Dataset entries:
"""

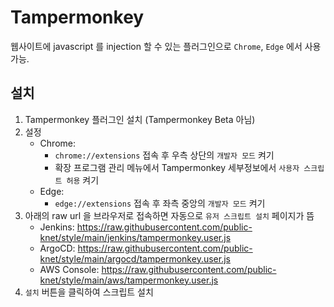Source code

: # Tampermonkey

웹사이트에 javascript 를 injection 할 수 있는 플러그인으로 `Chrome`, `Edge` 에서 사용 가능.

## 설치

1. Tampermonkey 플러그인 설치 (Tampermonkey Beta 아님)
3. 설정
    * Chrome:
        * `chrome://extensions` 접속 후 우측 상단의 `개발자 모드` 켜기
        * 확장 프로그램 관리 메뉴에서 Tampermonkey 세부정보에서 `사용자 스크립트 허용` 켜기
    * Edge:
        * `edge://extensions` 접속 후 좌측 중앙의 `개발자 모드` 켜기
4. 아래의 raw url 을 브라우저로 접속하면 자동으로 `유저 스크립트 설치` 페이지가 뜸
    * Jenkins: https://raw.githubusercontent.com/public-knet/style/main/jenkins/tampermonkey.user.js
    * ArgoCD: https://raw.githubusercontent.com/public-knet/style/main/argocd/tampermonkey.user.js
    * AWS Console: https://raw.githubusercontent.com/public-knet/style/main/aws/tampermonkey.user.js
5. `설치` 버튼을 클릭하여 스크립트 설치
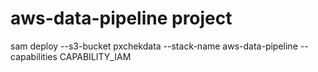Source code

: # aws-data-pipeline project

sam deploy --s3-bucket pxchekdata --stack-name aws-data-pipeline --capabilities CAPABILITY_IAM
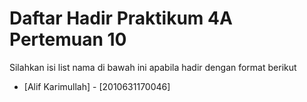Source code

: # Daftar Hadir Praktikum 4A Pertemuan 10
Silahkan isi list nama di bawah ini apabila hadir dengan format berikut

- [Alif Karimullah] - [2010631170046]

"""

Each entry must be reproduced word for word, and any image among them left out.

Source code

: # Tampermonkey

웹사이트에 javascript 를 injection 할 수 있는 플러그인으로 `Chrome`, `Edge` 에서 사용 가능.

## 설치

1. Tampermonkey 플러그인 설치 (Tampermonkey Beta 아님)
3. 설정
    * Chrome:
        * `chrome://extensions` 접속 후 우측 상단의 `개발자 모드` 켜기
        * 확장 프로그램 관리 메뉴에서 Tampermonkey 세부정보에서 `사용자 스크립트 허용` 켜기
    * Edge:
        * `edge://extensions` 접속 후 좌측 중앙의 `개발자 모드` 켜기
4. 아래의 raw url 을 브라우저로 접속하면 자동으로 `유저 스크립트 설치` 페이지가 뜸
    * Jenkins: https://raw.githubusercontent.com/public-knet/style/main/jenkins/tampermonkey.user.js
    * ArgoCD: https://raw.githubusercontent.com/public-knet/style/main/argocd/tampermonkey.user.js
    * AWS Console: https://raw.githubusercontent.com/public-knet/style/main/aws/tampermonkey.user.js
5. `설치` 버튼을 클릭하여 스크립트 설치
Source code

: # aws-data-pipeline project

sam deploy --s3-bucket pxchekdata --stack-name aws-data-pipeline --capabilities CAPABILITY_IAM
Source code

: # Daftar Hadir Praktikum 4A Pertemuan 10
Silahkan isi list nama di bawah ini apabila hadir dengan format berikut

- [Alif Karimullah] - [2010631170046]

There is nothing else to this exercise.